Ernandes passou quase toda a vida andarilhando. Filho de pai alcoólatra, 14 irmãos, aceitou o convite de um amigo para sair mundo afora. Adolescente, deixou o Rio e pegou o rumo de Porto Alegre, pelas margens das rodovias. Logo, o parceiro virou na encruzilhada, e Ernandes ficou só com as próprias pernas. Chegou à fronteira com o Uruguai, ganhando algum trocado na diária da roça, ajudando caminhoneiro em apuro, lavando banheiro em posto de gasolina.
Nada, porém, o prendia. Era guiado pelo desejo semovente de nunca estar no mesmo lugar.
Numa das andarilhagens, de São Paulo para o Rio, Ernandes mirou uma moça miúda, cambaleante, no mesmo lado da estrada, como se estivesse vindo ao seu encontro. Pelas roupas andrajosas, era como ele, um peregrino do nada. Mais de perto, viu o rosto de traços suaves, os longos cabelos cacheados. Mais de perto ainda, percebeu que a menina sangrava pelas pernas.
Os dois pararam um em frente ao outro e a garota pediu-lhe comida. Ernandes cedeu o almoço à estranha, um pão com carne guardado havia muitas horas. A moça parecia não se dar conta do sangue que escorria pelas pernas ou talvez a fome fosse maior que o sangramento. Chamava-se Mariana, tinha 28 anos.
Os dois continuavam de pé à margem da Via Dutra, à época uma rodovia recém-inaugurada. A estranha, então, perguntou ao estranho: “Posso ir com você?”. Ele fez que sim com a cabeça, e ela voltou pelo mesmo caminho que tinha vindo. O sangue continuava a fazer dois riozinhos do lado de dentro das pernas da moça.
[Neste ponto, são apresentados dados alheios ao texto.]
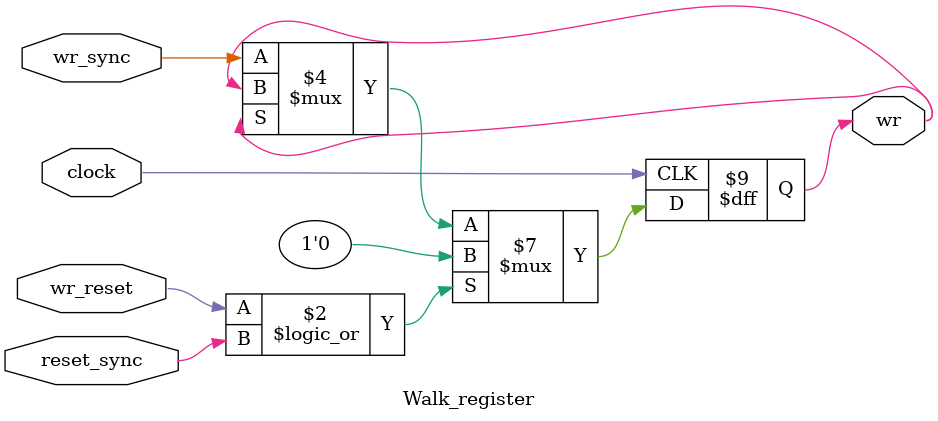
<source format=v>
`timescale 1ns / 1ps
module Walk_register(clock, reset_sync, wr_sync, wr_reset, wr);
	input clock;
	input reset_sync;
	input wr_sync;
	input wr_reset;
	output wr;
	reg wr;
	
	always @(posedge clock)
	begin
		if(wr_reset || reset_sync)
				wr <= 0;		
		else
				if(wr)
					wr <= wr;			
				else
					wr <= wr_sync;			
	end
endmodule

</source>
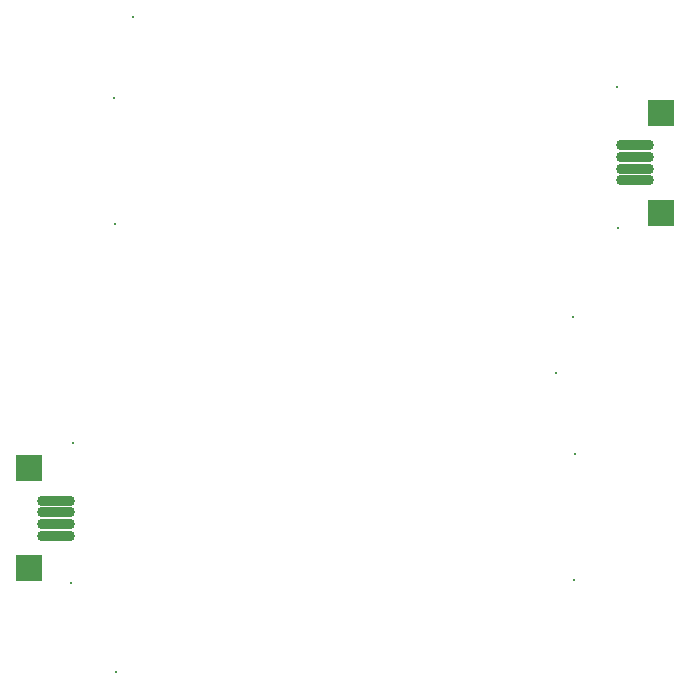
<source format=gbs>
G04 Layer_Color=16711935*
%FSLAX44Y44*%
%MOMM*%
G71*
G01*
G75*
%ADD55C,0.2032*%
%ADD56O,3.2032X0.9032*%
%ADD57R,2.2032X2.2032*%
D55*
X211836Y23862D02*
D03*
X584336Y277362D02*
D03*
X174836Y218112D02*
D03*
X173586Y99112D02*
D03*
X600086Y209112D02*
D03*
X599086Y102112D02*
D03*
X225758Y578324D02*
D03*
X598259Y324823D02*
D03*
X210009Y510074D02*
D03*
X211008Y403074D02*
D03*
X636508Y400323D02*
D03*
X635508Y519324D02*
D03*
D56*
X160836Y169362D02*
D03*
Y149362D02*
D03*
Y139362D02*
D03*
Y159362D02*
D03*
X650759Y440324D02*
D03*
X650759Y460323D02*
D03*
X650759Y470324D02*
D03*
X650759Y450324D02*
D03*
D57*
X138336Y196862D02*
D03*
Y111862D02*
D03*
X673259Y412824D02*
D03*
Y497824D02*
D03*
M02*

</source>
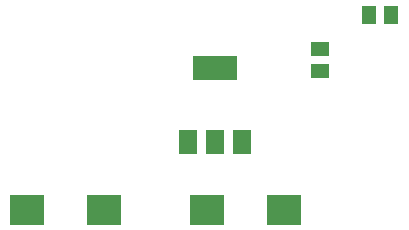
<source format=gbr>
G04 EAGLE Gerber RS-274X export*
G75*
%MOMM*%
%FSLAX34Y34*%
%LPD*%
%INSolderpaste Top*%
%IPPOS*%
%AMOC8*
5,1,8,0,0,1.08239X$1,22.5*%
G01*
%ADD10R,2.900000X2.500000*%
%ADD11R,1.500000X2.000000*%
%ADD12R,3.800000X2.000000*%
%ADD13R,1.300000X1.600000*%
%ADD14R,1.600000X1.300000*%


D10*
X273800Y50800D03*
X208800Y50800D03*
X121400Y50800D03*
X56400Y50800D03*
D11*
X192900Y108200D03*
X215900Y108200D03*
X238900Y108200D03*
D12*
X215900Y171200D03*
D13*
X346100Y215900D03*
X365100Y215900D03*
D14*
X304800Y168300D03*
X304800Y187300D03*
M02*

</source>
Desde esse encontro na Dutra, os dois nunca mais se deixaram. Eles não conversavam muito. Ele, silencioso por natureza. Ela, um tanto confusa e irritadiça. Dizia que tinha nascido em Piraju, Minas, e que havia sido expulsa de casa porque jogava pedra nos outros. Só se acalmava quando estava perto de Ernandes. Longe dele, ela voltava a atirar pedra. “Até hoje”, ele me disse em meados de 2005.
Pelas contas que fiz a partir das informações imprecisas de Ernandes, eles se conheceram por volta de 1956. Pouco depois, tiveram notícia de que uma nova capital do Brasil estava sendo construída no Goiás. Seguiram as veredas do Planalto Central e participaram da construção da cidade. Não consegui saber qual o ofício de Ernandes. Tiveram um filho, Sebastião, que à época da entrevista cumpria pena na Papuda. “Ele era igual a nós, mas os colegas fizeram a cabeça dele e ele ficou atrapalhado da ideia.”
Quando os encontrei pela primeira vez, os dois estavam nas proximidades do Hospital de Base. Mariana estava dentro da carroça; ele, trazendo um galão de água. Quem andou por aquelas paragens entre 2000 e 2010 pode tê-los visto. Uma senhorinha dentro de uma carroça de catador, acomodada sobre papelões e cobertores, e puxada por um senhorzinho.
Todo o patrimônio de Ernandes e Mariana cabia na carroça: duas cadeiras de plástico, uma garrafa térmica, um galão de 10 litros de água, algumas peças de roupa, dois chinelos, uma lona e duas bonecas velhas. Quando Ernandes precisava deixar Mariana sozinha, ela se distraía com as bonecas e esquecia as pedras.
Foi assim durante mais de 10 anos, transitando entre o estacionamento do Hospital de Base, a Rua das Farmácias e o Setor Comercial Sul. Quando começava a anoitecer, Mariana se agitava. Precisava voltar ao ponto de partida, às proximidades do hospital, onde uma gata recém-parida a aguardava. “Ela dá leite pra gata, pra gata criar leite para dar para os filhotes”, Ernandes me contou com orgulho de quem relata uma grande história.
Numa de nossas conversas, Ernandes avisou: “O sol está de matar, vamos embora mais cedo”. E Mariana repetiu: “Vamos embora mais cedo”. Foi tudo o que consegui ouvir dela, a repetição do fim de uma frase de Ernandes.
Algum tempo depois, encontrei Ernandes sozinho, no lugar de sempre. Não quis conversa comigo. Funcionários dos quiosques em frente ao Eixinho Oeste me contaram que ela havia morrido e que ele andava muito zangado. Depois, ele sumiu. Andarilhou.
* Este texto representa as opiniões e ideias do autor.